In the forest management activity, post-harvest analysis of the species regeneration is important to devise techniques as support to the best practices. Analysis of species recruitment in the target community, especially species which are harvested, can be a good indicator of sustainability. This recruitment is the future of subsequent harvests; thus, the economic regeneration of forests after harvesting depends on the establishment of natural regeneration of commercial species (REIS et al., 2014).
Recruitment or entrance is the process by which, considering a minimum inclusion diameter, trees not measured on a particular occasion are included in measurements made in the subsequent years (ROSSI et al., 2007). Modeling and estimating recruitment for future harvests is important to determine the cutting intensity and the size of the cutting cycle; they should be performed by species or group of species, since such recruitment varies by species and over time. Disregarding recruitment may result in a biased estimate of the forest growth and the future yield (ZHANG et al., 2012).

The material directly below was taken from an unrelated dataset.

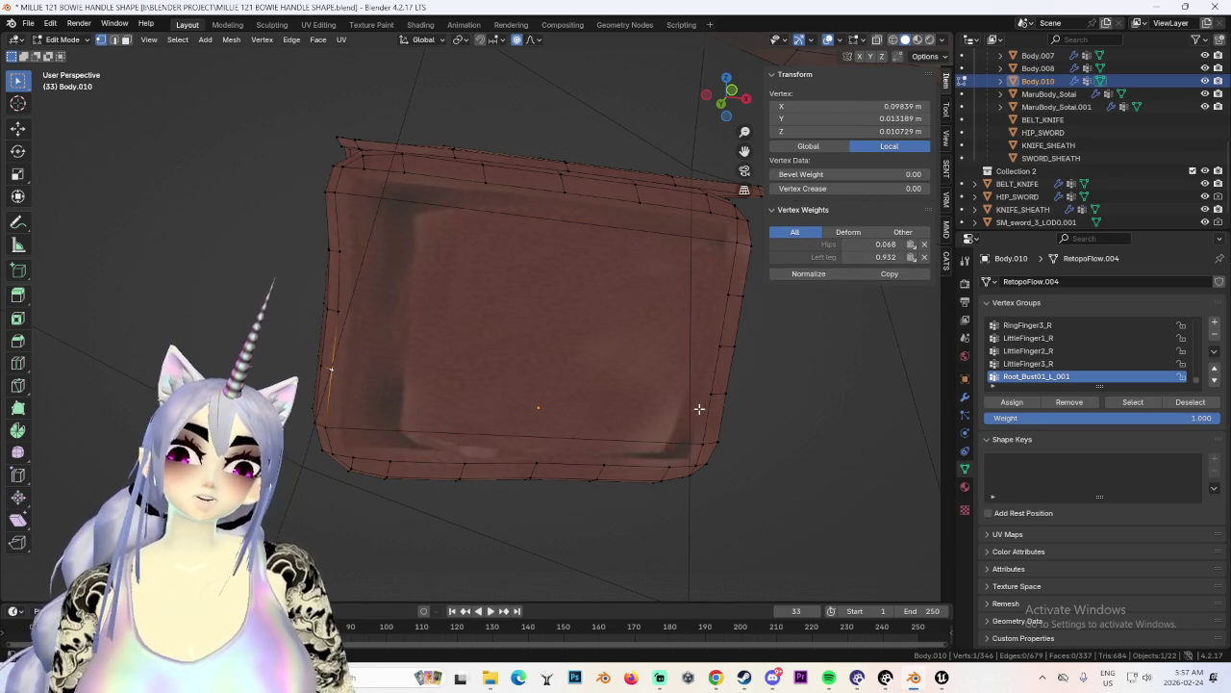
click(338, 310)
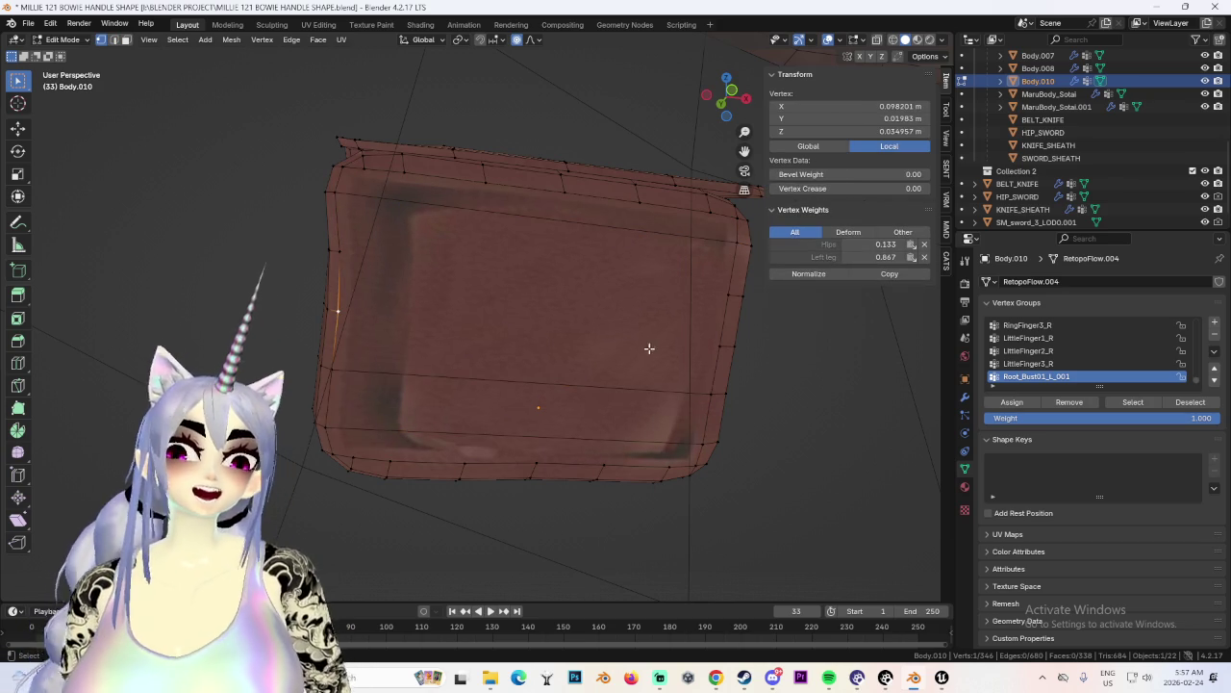
shift+click(718, 346)
key(j)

Recruitment can be modeled by using dynamic or static models (VANCLAY, 1994). The static approach does not consider many details about the community conditions in its respective construction, and it predicts a constant amount of recruitment over time. Furthermore, it is less sensitive to the effects or impact of harvesting, and it is employed in stand table projection and in matrix methods (ROSSI et al., 2007). On the other hand, dynamic models are broader and use more stand-related variables such as density, floristic composition, and growth. Moreover, they may use variables linked to the harvest intensity.

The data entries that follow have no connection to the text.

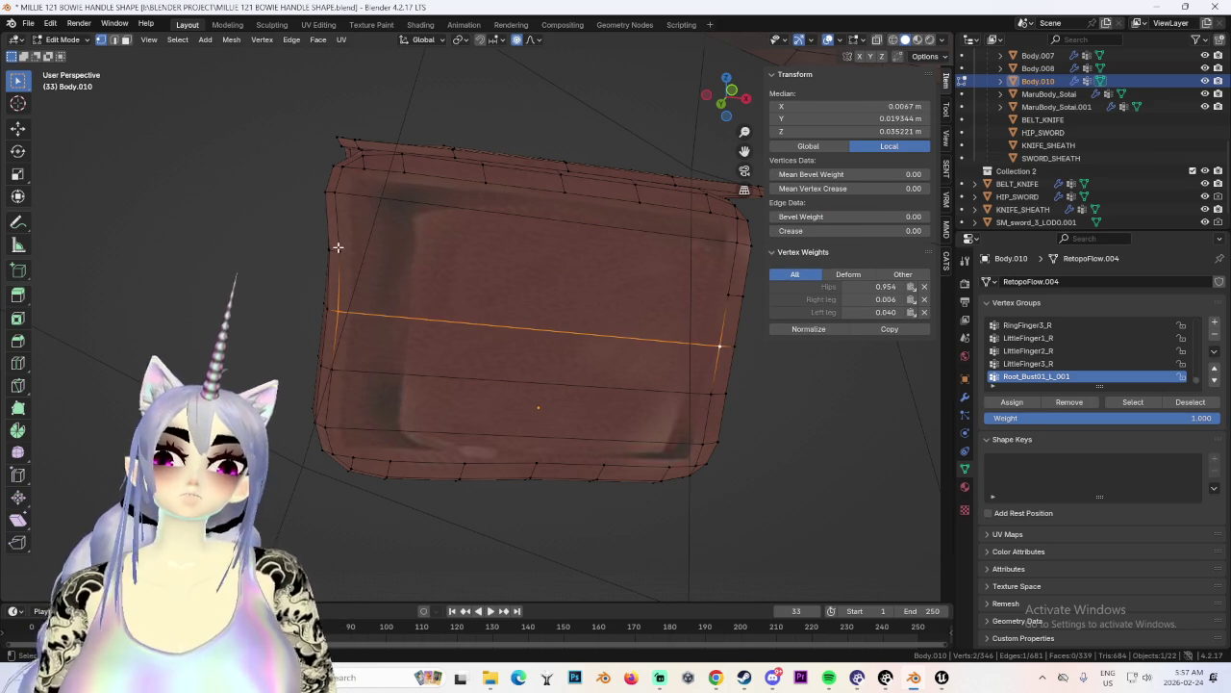
click(339, 251)
shift+click(728, 294)
key(j)
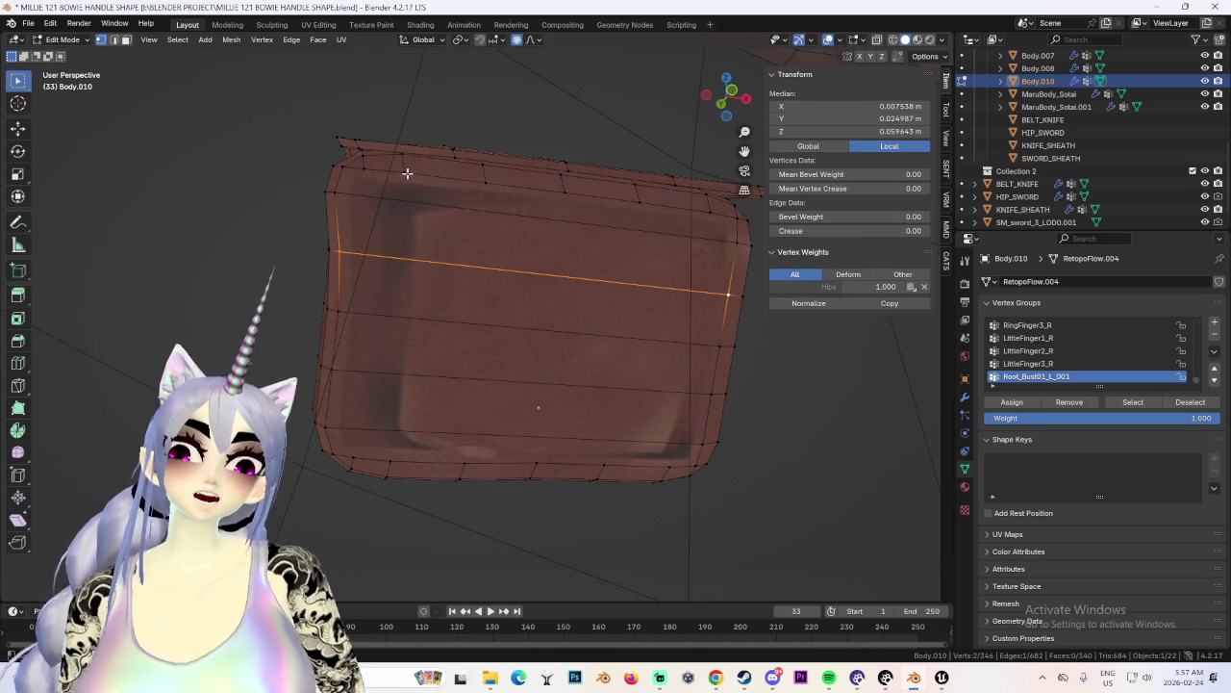
Cut vertical edges down the face by joining top and bottom vertex pairs.
click(363, 168)
key(j)
click(390, 463)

An alternative method of recruitment modeling is the use of artificial neural networks (ANN). Applications of this computational intelligence technique in forestry have become very relevant because they have been achieving successful results. Examples include diameter distribution modeling (DIAMANTOPOULOU et al., 2015; REIS et al., 2018b), optimization of competition indices (RICHARDS; MCDONALD; AITKENHEAD, 2008), volume estimation (BINOTI et al., 2014), prediction of forest fires in the Brazilian Amazon (MAEDA et al., 2009), classification of successional stages in the Brazilian Amazon (KUPLICH, 2006), tree height estimation (DIAMANTOPOULOU, 2012), modeling individual tree mortality and survival in uneven-aged forests (CASTRO et al., 2015; ROCHA et al., 2018), production prognosis of even-aged stands (BINOTI et al., 2015), modeling of diameter growth and individual tree survival and mortality in the Brazilian Amazon (REIS et al., 2016; 2018a), and estimation of physical and mechanical properties of wood species in the Amazon (REIS et al., 2018c).

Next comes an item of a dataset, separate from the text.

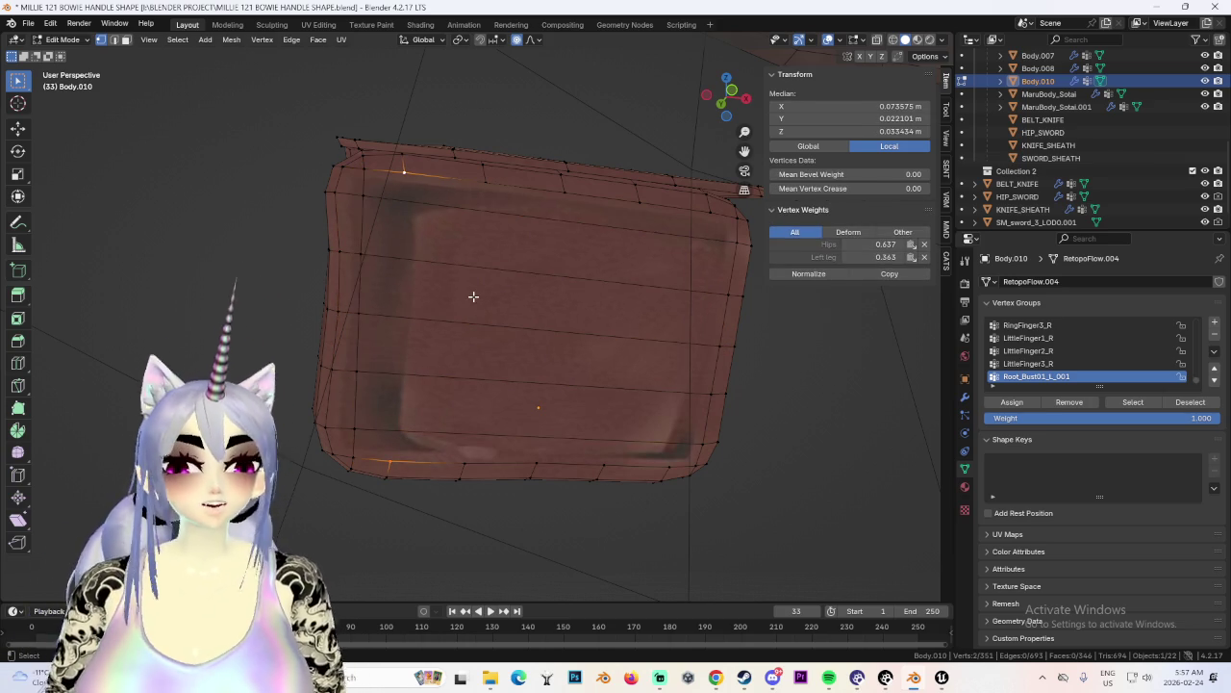
key(j)
click(464, 463)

Recruitment modeling is difficult to perform because of plot size, time interval between inventories, minimum size for inclusion, regeneration variability and vast diversity of species (ROSSI et al., 2007), it can be hypothesized that there will be considerable gains in the prognosis by using ANN through its inherent properties and capabilities, e.g., nonlinearity, learning ability (supervised or unsupervised), and skills such as generalization, adaptability and data organization (HAYKIN, 2001; SILVA; SPATTI; FLAUZINO, 2010).
Therefore, the objective of this study was to model tree species recruitment by using artificial neural networks after timber harvesting in the Tapajos National Forest.
Material and methods
The study area is located in the Tapajos National Forest, near Km 67 (55[degrees] 00' W, 2[degrees] 45' S) of the BR-163 Highway (Cuiaba-Santarem). It is part of the Amazon biome and its typology is Dense Ombrophilous Forest with solid ground. The climate of the region is humid and tropical with mean annual temperature of 26[degrees]C, and it is classified as Ami according to Koppen's system. Mean relative humidity is 86%, with mean annual rainfall ranging from 1,900 to 2,200 mm. It has a flat to wavy surface, and presence of a Dystrophic Yellow Latosol (COSTA FILHO; COSTA; AGUIAR, 1980; ALVARES et al., 2013).
In Tapajos National Forest, especially in the study area, Costa Filho, Costa and Aguiar (1980) reported the use of selective harvesting, in the 1940s, for four species with high commercial value: Brazilian rosewood (Aniba rosaeodora Ducke), Brazilian redwood (Manilkara huberi (Ducke) A. Chev.), Brazilian walnut (Cordia goeldiana Huber) and cedar (Cedrela odorata L.).
In 1979, 64 wood species were intensively harvested in 64 ha of the study area, with mean extraction volume of 72.5 [m.sup.3] [ha.sup.-1] (REIS et al., 2010).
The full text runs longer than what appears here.